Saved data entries
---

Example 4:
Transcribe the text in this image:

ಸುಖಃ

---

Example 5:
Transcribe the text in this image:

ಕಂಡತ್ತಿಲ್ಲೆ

TASK REQUIREMENTS
Output every record above exactly as it was given.

YOUR SOLUTION
---

Example 4:
Transcribe the text in this image:

ಸುಖಃ

---

Example 5:
Transcribe the text in this image:

ಕಂಡತ್ತಿಲ್ಲೆ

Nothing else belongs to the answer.